Passage provided ->
This is a story of four winemakers and their beautiful chenin blancs, each made in a different way and expressing some of its many personalities. The wines I have chosen to focus on this week hail from Chenin’s spiritual home in WA, the Swan Valley. For now, in these times of strife, focusing on the best of what’s around us: in Western Australia, and in Australia, is crucial for the survival of us all.
(A short aside before I dive in: there has been a distinct upsurge in the popularity of chenin blanc in Australia over the past five or so years. Possibly more. Chenin blanc has found a number of very comfortable growing niches in Western Australia, Swan Valley being one, Margaret River being another. This is a truly wonderful thing for lovers of acid, texture and every iteration of wax you can name – paraffin, Geraldton, bees… a classic character of chenin no matter where it comes from. I have story about Margaret River chenin underway, so will save the gems there for another time.)
Chenin is a long ageing grape. It’ll go the distance, that much is for certain. What we have here, are different expressions of Chenin in the hands of these four makers:
Arch Kosovich makes a classic, pure version that has texture and acidity and purity, and as evidenced by the bottles I looked at down in his cellars that afternoon in January – ages like the clappers.

Dataset section ->

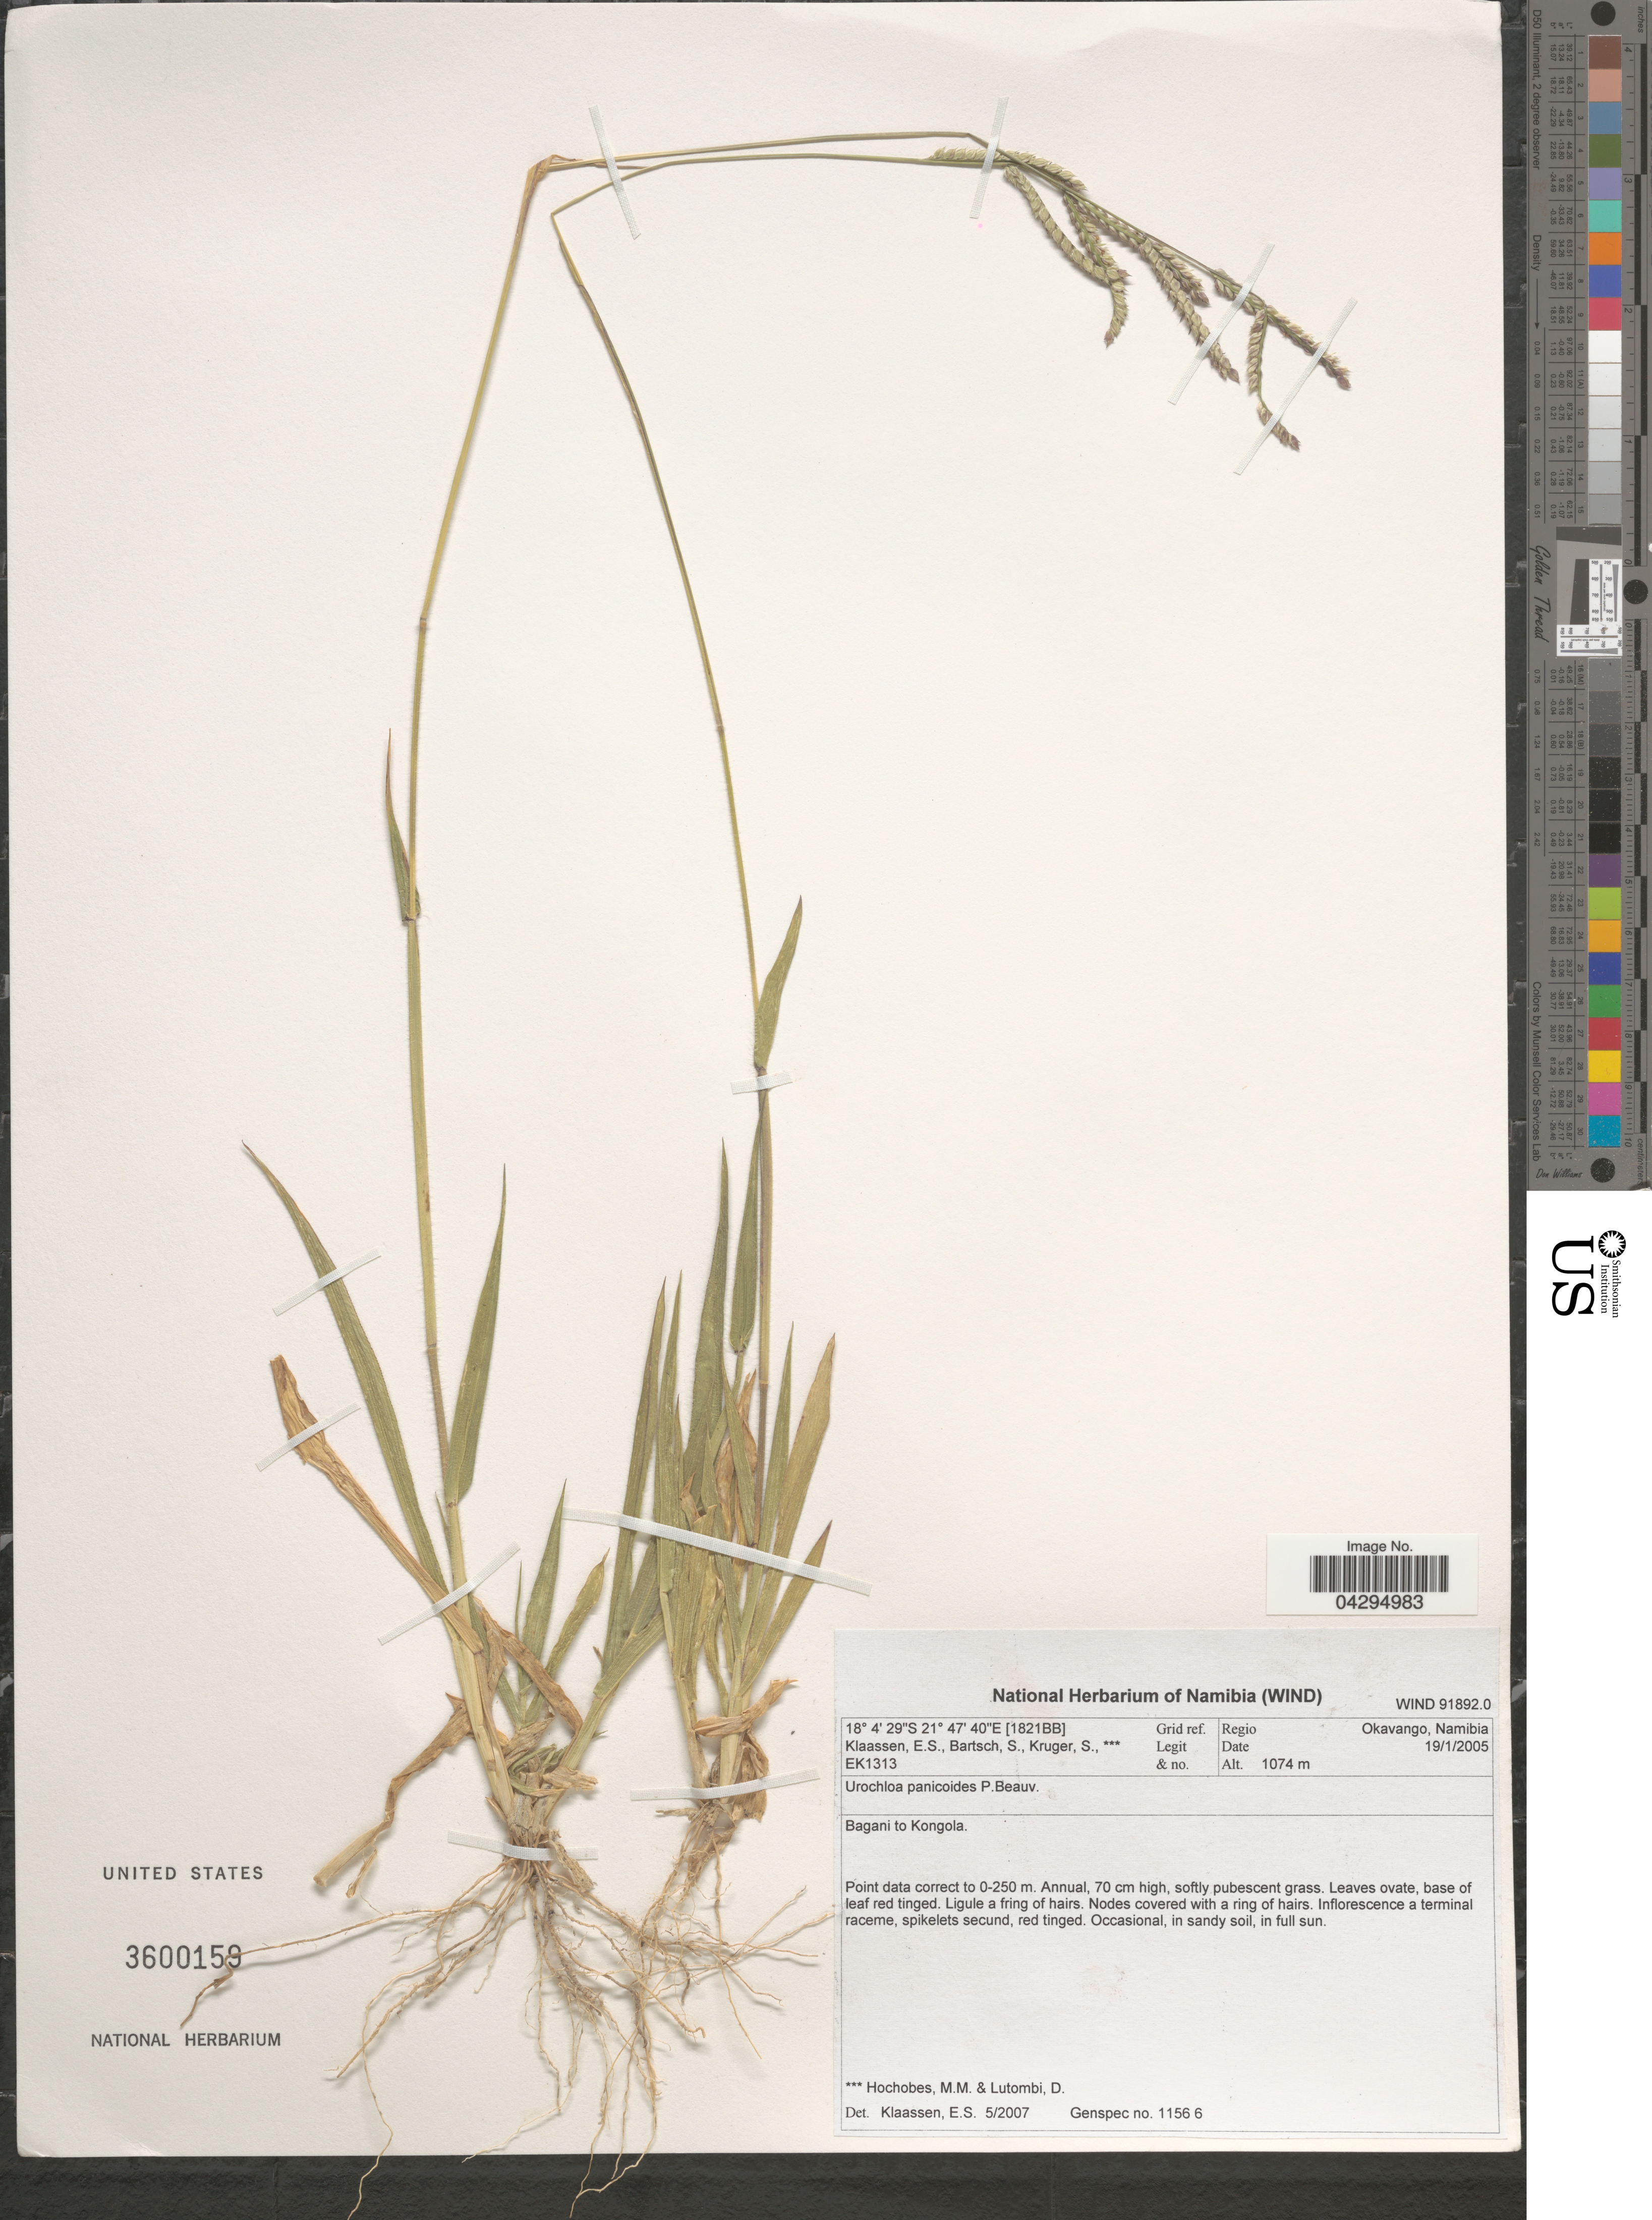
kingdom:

Exercise -> Repeat word for word the section of the Swan Valley chenin blanc article that begins with the words containing "(A short aside" and ends with "for another time.)".

Completed task ->
(A short aside before I dive in: there has been a distinct upsurge in the popularity of chenin blanc in Australia over the past five or so years. Possibly more. Chenin blanc has found a number of very comfortable growing niches in Western Australia, Swan Valley being one, Margaret River being another. This is a truly wonderful thing for lovers of acid, texture and every iteration of wax you can name – paraffin, Geraldton, bees… a classic character of chenin no matter where it comes from. I have story about Margaret River chenin underway, so will save the gems there for another time.)